On October 15, Austrian politics was shaken. The outcome of their legislative election was not surprising to most, but it makes the result no less important.


Conservatism has been branded with a new and successful face under Sebastian Kurz. He takes Austrian politics rightward, perhaps even to the far right. It will end the chancellorship of Christian Kern, and mark the end of the ruling centre-ground for quite some time.

I have lived in Vienna for four weeks now. Political posters litter the streets and have done since my arrival. Billboards are defaced with graffiti and every other bus stop is peppered with slogans from the leading political parties. In the lead-up to the election, there was a tangible buzz in the air of excitement and anxiety.

Now almost a month after the election, little is being discussed. Kurz’ ÖVP won the most seats, not enough to secure a majority but enough to front a coalition. His marketing machine churned out nearly 32 per cent of the vote.

The question now is, whom do they coalesce with to secure their government?

Kurz has the option of the Social Democrats (SPÖ). Politically unmatched in many areas but a natural choice after they received the second most votes in the preliminary polls.

Frighteningly, they are highly unlikely to be Kurz’ selection. The Freedom Party of Austria, or FPÖ, received a 0.9 per cent vote share less than the Social Democrats. They align with Kurz on issues such as immigration and the refugee crisis.

They stand openly on the far right. They are conservative populists, Eurosceptic and anti-immigration. More importantly, they have just claimed 26.9 per cent of the total vote share in Austria.

Kurz who is 31 has also led his conservatives to the right. As Foreign Minister, the position he has occupied for the past four years, he claims his greatest achievement was closing a migrant route into Europe from the Balkans.

He has channelled this energy and scope into the ÖVP’s marketing.

Behind a slick, youthful image, Kurz has rebranded the face of Austrian conservatism.
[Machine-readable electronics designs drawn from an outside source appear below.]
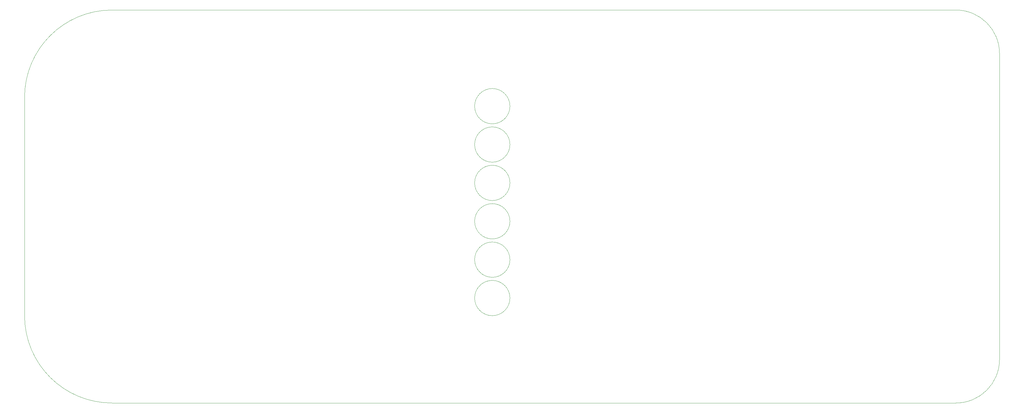
<source format=gbr>
%TF.GenerationSoftware,KiCad,Pcbnew,(6.0.0)*%
%TF.CreationDate,2022-08-03T23:08:05+01:00*%
%TF.ProjectId,Decware SE84,44656377-6172-4652-9053-4538342e6b69,rev?*%
%TF.SameCoordinates,Original*%
%TF.FileFunction,Profile,NP*%
%FSLAX46Y46*%
G04 Gerber Fmt 4.6, Leading zero omitted, Abs format (unit mm)*
G04 Created by KiCad (PCBNEW (6.0.0)) date 2022-08-03 23:08:05*
%MOMM*%
%LPD*%
G01*
G04 APERTURE LIST*
%TA.AperFunction,Profile*%
%ADD10C,0.100000*%
%TD*%
G04 APERTURE END LIST*
D10*
X150270001Y-86853341D02*
G75*
G03*
X150270001Y-86853341I-5247552J0D01*
G01*
X282780000Y-163680000D02*
G75*
G03*
X295709539Y-150740004I-10461J12939996D01*
G01*
X150270001Y-75446573D02*
G75*
G03*
X150270001Y-75446573I-5247552J0D01*
G01*
X32060000Y-46870000D02*
X282770000Y-46870000D01*
X295709996Y-59799539D02*
G75*
G03*
X282770000Y-46870000I-12939996J-10461D01*
G01*
X6070000Y-137690000D02*
X6070000Y-72860000D01*
X282780000Y-163680000D02*
X32060000Y-163680000D01*
X295709996Y-59799539D02*
X295709539Y-150740004D01*
X6070000Y-137690000D02*
G75*
G03*
X32060000Y-163680000I25990001J1D01*
G01*
X150270001Y-98260109D02*
G75*
G03*
X150270001Y-98260109I-5247552J0D01*
G01*
X32060000Y-46870000D02*
G75*
G03*
X6070000Y-72860000I1J-25990001D01*
G01*
X150270001Y-132480413D02*
G75*
G03*
X150270001Y-132480413I-5247552J0D01*
G01*
X150270001Y-109666877D02*
G75*
G03*
X150270001Y-109666877I-5247552J0D01*
G01*
X150270001Y-121073645D02*
G75*
G03*
X150270001Y-121073645I-5247552J0D01*
G01*
M02*

</source>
His charm masks what can only be described as a ruthlessly successful politician. A man who could easily be mistaken for a supercilious villain in a James Bond blockbuster.

So, why so silent? If conservatism has been given a rebrand, surely this makes it less of a social taboo?

With over 57 per cent of the Austrian population swinging rightward, you would presume an open embrace from Kurz would be inevitable.

Instead, the revolution seems to be more silent.

Few people are publically discussing the state of Austrian politics. Perhaps it is too raw to acknowledge that over half of the voting population have chosen this way.

From the people whom have spoken to me about it, their persuasions are clear but lulled. ‘Perhaps it won’t be as bad as people think’, they muttered. Suggesting quietly that a right-wing/far-right coalition would not be all it is cracked up to be.

‘A coalition of the FPÖ and the SPÖ would be much worse, it would get nothing done and would only be a temporary measure’, they reasoned.

They are not wrong. Clearly, the tide of conservatism in Austria cannot be masked by an inter-ideological coalition. Sebastian Kurz is the rightful victor of the election, and his claim to the chancellorship is clear.

But you would not know it.

You would not know that Austria is on the brink of a conservative revolution. But it is, and the effects may well be important to the rest of Europe and the world.